You might want a friend around to keep a push on the bar to make sure it doesn't come out. With the spring plate off, rotate it so the end where the wheel should be goes up and away from the ground. Count the number of splines you have rotated it away from the marks you made, one spline approximately equals 1˝ inch drop at the rear, two splines equals 3 inches etc. Now, push the spring plate back onto the bar (don't forget to put back the inner rubber bush first if you removed it), and use a hammer to tap it till it's back snug against the end of the bar. Here's a tip: if you give the springplate a good wallop with the hammer, the ringing noise it makes will really hurt your head. Use a block of wood between the plate and hammer, for your ears sake.

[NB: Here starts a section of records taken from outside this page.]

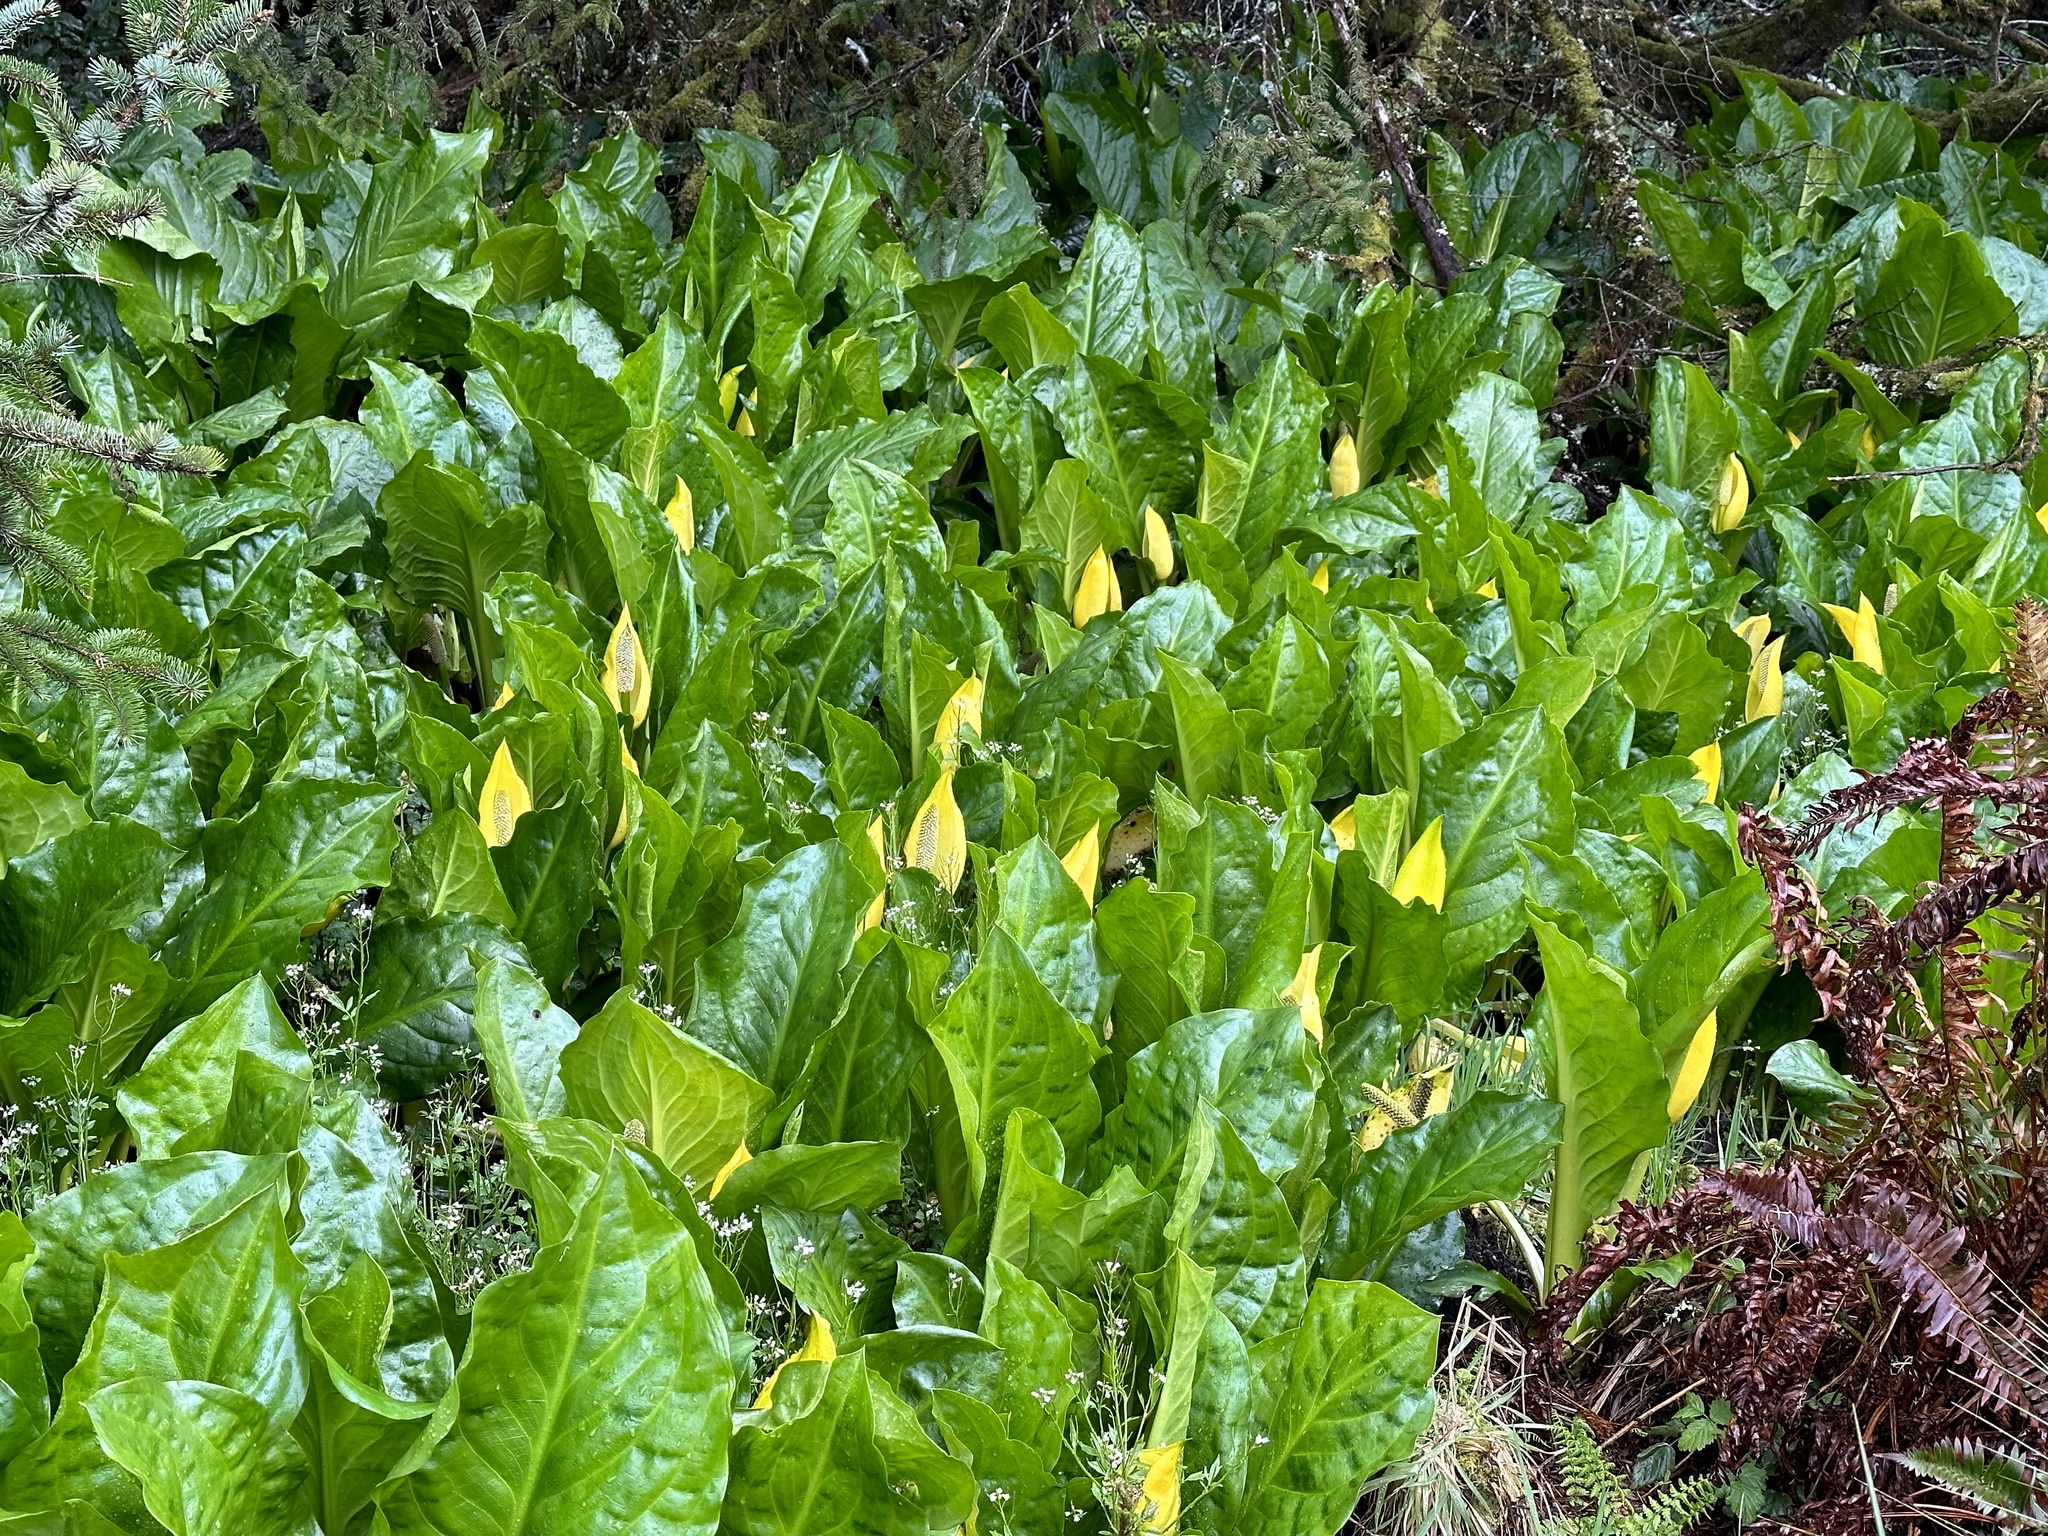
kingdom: Plantae
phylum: Tracheophyta
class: Liliopsida
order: Alismatales
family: Araceae
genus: Lysichiton
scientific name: Lysichiton americanus
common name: American skunk cabbage
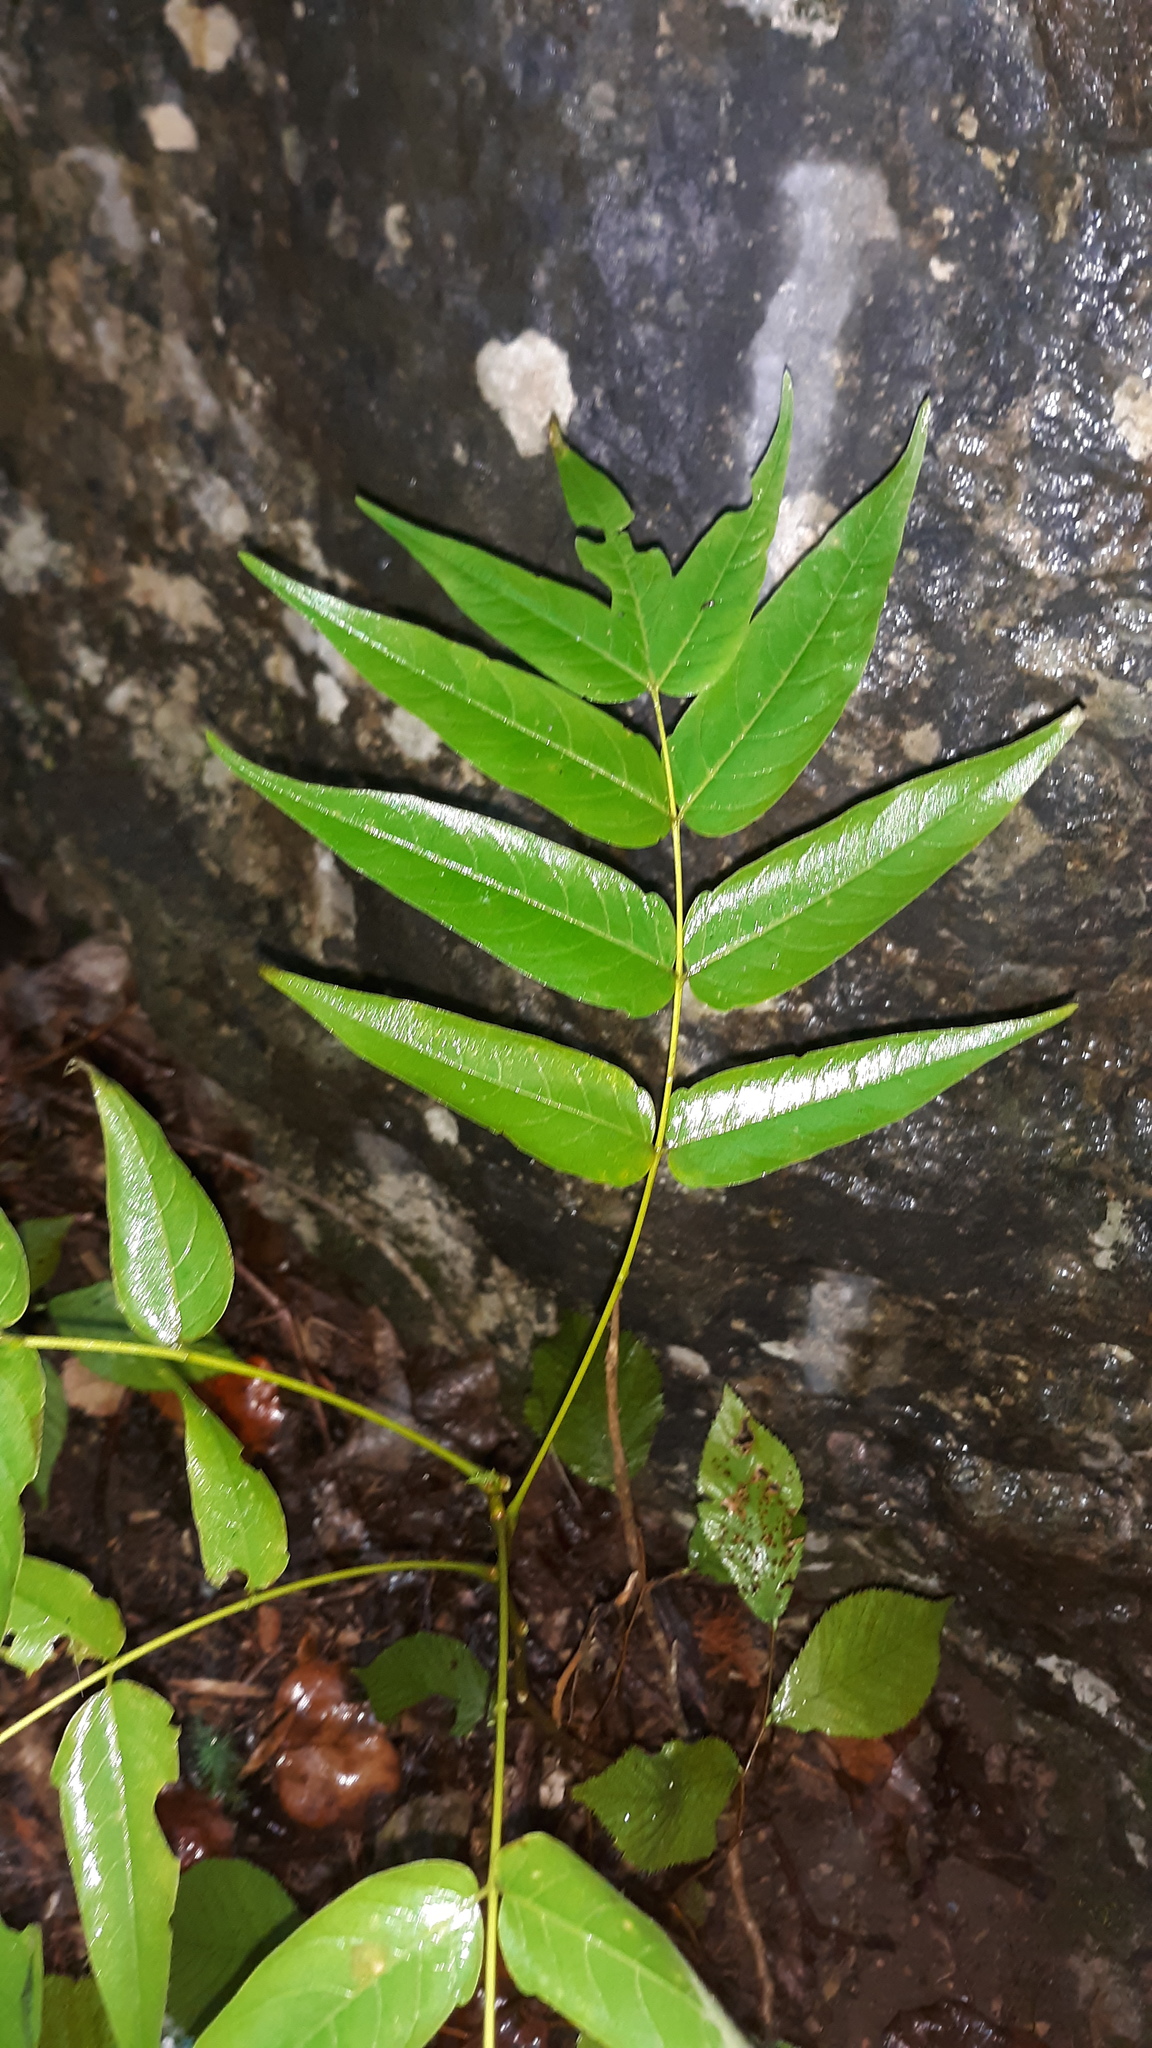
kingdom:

Jack the spring plate back up and push it onto the stop you pulled it off before, put the outer rubber bush back on over the end, and bolt the springplate cover back on. You might find that the top two bolts go in perfectly, but the bottom two are a bit harder to get in. Loosen the top two so they're only barely threaded in, and push the bottom of the cover with all your strength to get it in far enough to thread in the bottom bolts. Alternatively, you can use longer bolts… Tighten them all so it's exactly as you left it. Reassemble the axle on the spring plate, don't forget the stabiliser bar mount on the axle. Tighten it all up, reattach the shock absorber, put your wheel back on and Rob's your father's brother.

Repeat for the other side, remembering how many splines you turned the first side. Take the car off it's stands, return it to mother earth and roll it about a bit to let the wheels settle back to their natural position. If you find that the suspension is bottoming out when going over bumps or when there's people in the back seat, you might want to install stiffer shocks, or maybe get the hacksaw out and cut an inch or so off the rubber bump stops.

Enjoy the new look of your slammed bug.